Partially less true as of CUDA 3.2, with the addition of cu(da)StreamWaitEvent(). CUDA still has no equivalent to CL's out-of-order queues. -- AndreasKloeckner 2010-12-14 05:30:27
- CUDA has more mature tools, including a debugger and a profiler, also CUBLAS and CUFFT. If you're a C programmer, the CUDA "runtime API" is easier to use than OpenCL, though somewhat more restricted. CUDA's "driver API" is rather similar to OpenCL.
- CUDA allows C++ constructs (templates, realistically) in GPU code, OpenCL is based on C99. (With GPU run-time code generation from PyCUDA or PyOpenCL, this is not much of a differentiator.)

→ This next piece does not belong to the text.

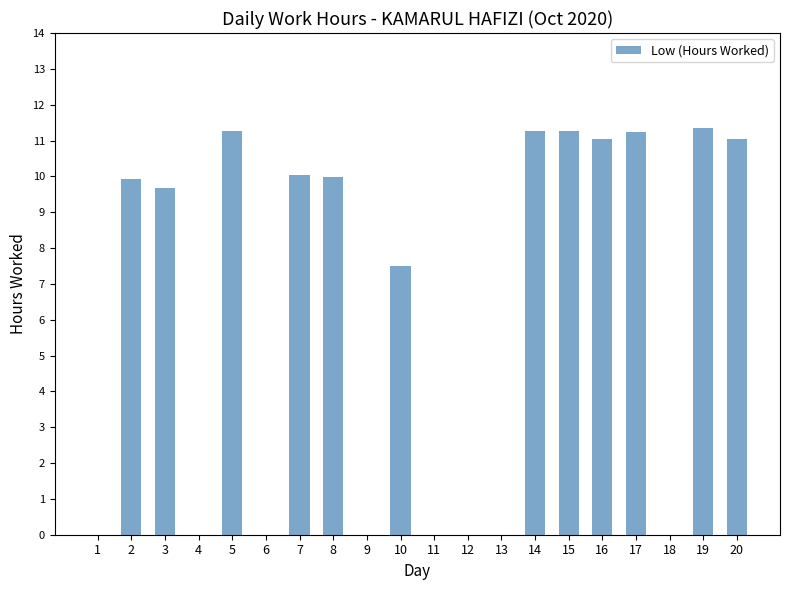

Where is the data nearest to the value 5?

10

- OpenCL can enqueue regular CPU function pointers in its command queues, CUDA can't.
I couldn't find how CUDA's linear-memory-bound 1D textures map into CL. Can anyone shed some light? --AndreasKloeckner
- This is less relevant on current-generation hardware that has more caching in all datapaths anyway.
OpenCL comes with run-time code generation built-in. In CUDA, you have to use tools (such as PyCUDA) to add it.
Speed [Edit]
- If you're addressing the same hardware, both frameworks should be able to achieve the same speeds. With the current beta drivers, this may not be the case, but any advantage should level out quickly.

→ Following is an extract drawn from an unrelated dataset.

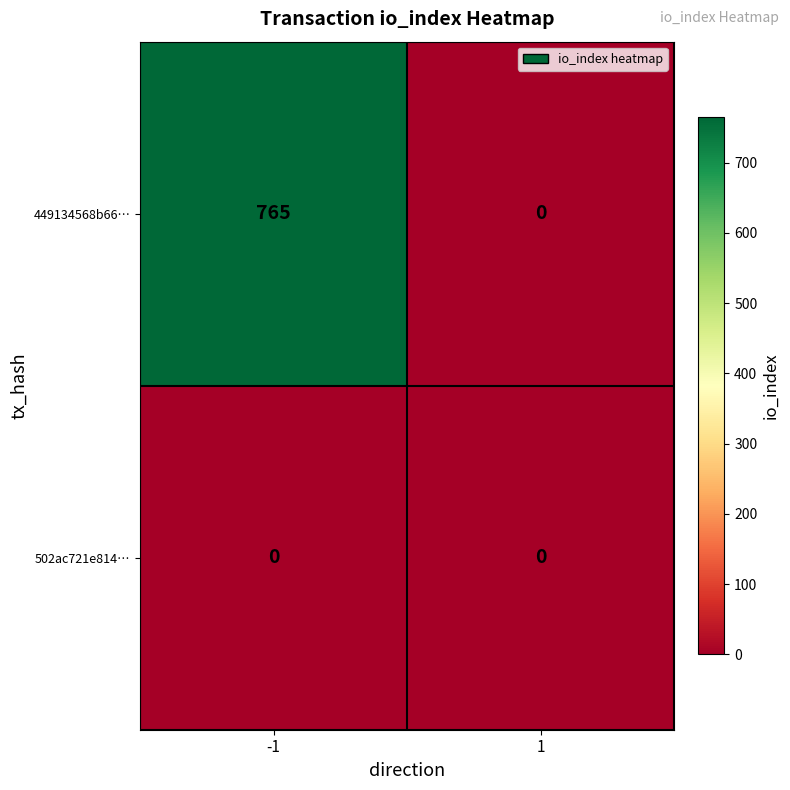

Rank the series by their maximum value, from lowest to highest.

502ac721e814…, 449134568b66…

Jack Pien took a look at the speed of AMD's CPU CL implementation.
Maintenance [Edit]
- It is not likely that either OpenCL or CUDA will disappear in short order, given existing commitments.

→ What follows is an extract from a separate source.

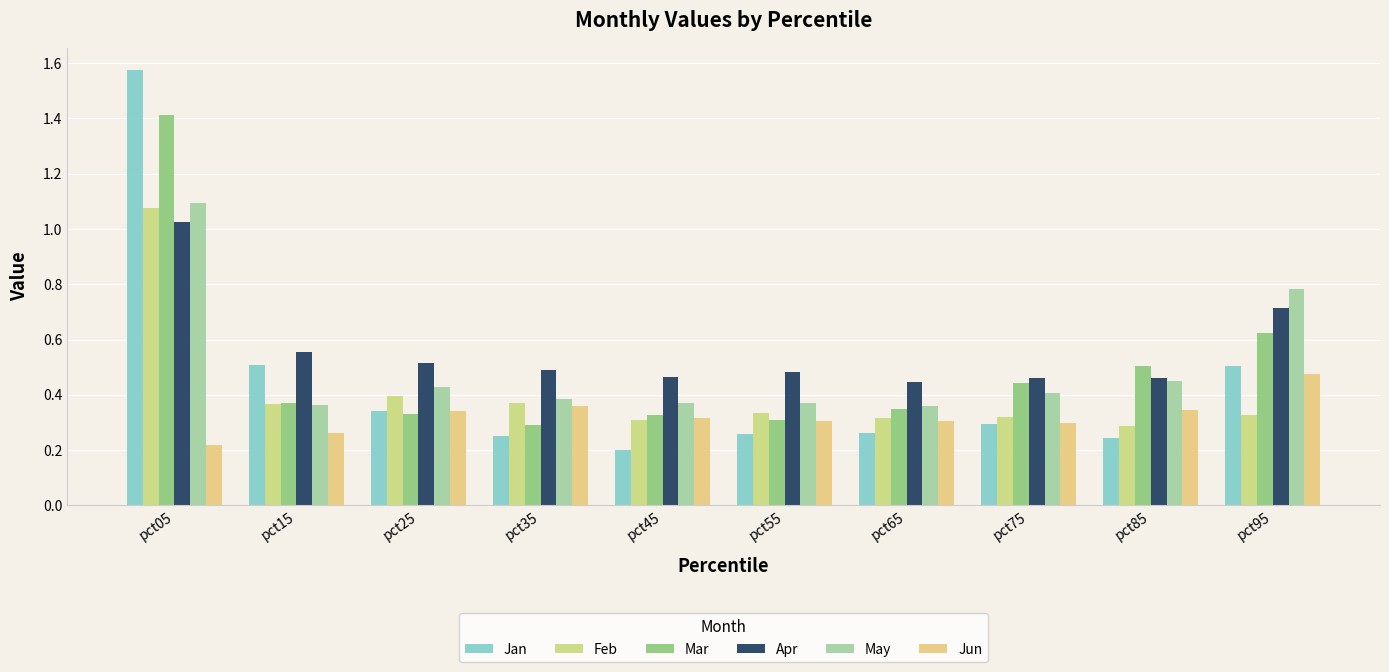

List the series in order of their peak value, highest first.

Jan, Mar, May, Feb, Apr, Jun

PyCuda and PyOpenCL will be maintained for the foreseeable future.
An Attempt at a Conclusion [Edit]
(Careful: While the above collection is supposed to consist of objective facts, this section is for personal opinion. Feel free to add yours.)
Personally, I would like to see OpenCL succeed. It has the right ingredients as a standard--mainly run-time code generation and reasonable support of heterogeneous computing. On top of that, being in a multi-vendor marketplace is a good thing--also for Nvidia, although they might not immediately see it that way.
If I was starting something new, I would likely go with OpenCL, unless I desperately needed one of the proprietary CUDA libraries.--AndreasKloeckner
If you are on Mac OS X get started with PyOpencl because installing the CUDA Framework is painful right now (summer, 2010). OpenCL comes bundled with your OS and supports more cards so starting is a snap. I agree with Andreas that learning about GPU programming is similar for both frameworks. OpenGL interoperability helped me also since I knew some stuff about OpenGL. Holger
Adding my own opinion here. I am a Game Designer from RIT. I have been using OpenCL for the last 2 months or so, and feel that I have a basic understanding of it, if not a moderate view. My boss told me to look into the development environment for CUDA, due to the fact that OpenCL is SOOOO hard to debug and get working properly. The errors sometimes do not even report the actual problem (i.e. "Out of resources exception" != "Out of bounds exception").
That being said, I also have to have a separate program to debug syntax in OpenCL. CUDA can be used straight through Visual Studio, and it has intellisense. CUDA can also use variables straight out of code, due to it being code. OpenCL is parsed as a string. The CUDA environment is much more user friendly. OpenCL has more "customizable" options for it, but this just leads to code refactoring between machines. CUDA seems to be able to port much more consistently, and its easier to work with Development Environments with CUDA. Overall, I have done OpenCL for 2 months, CUDA for 2 days, and I have had more success with CUDA.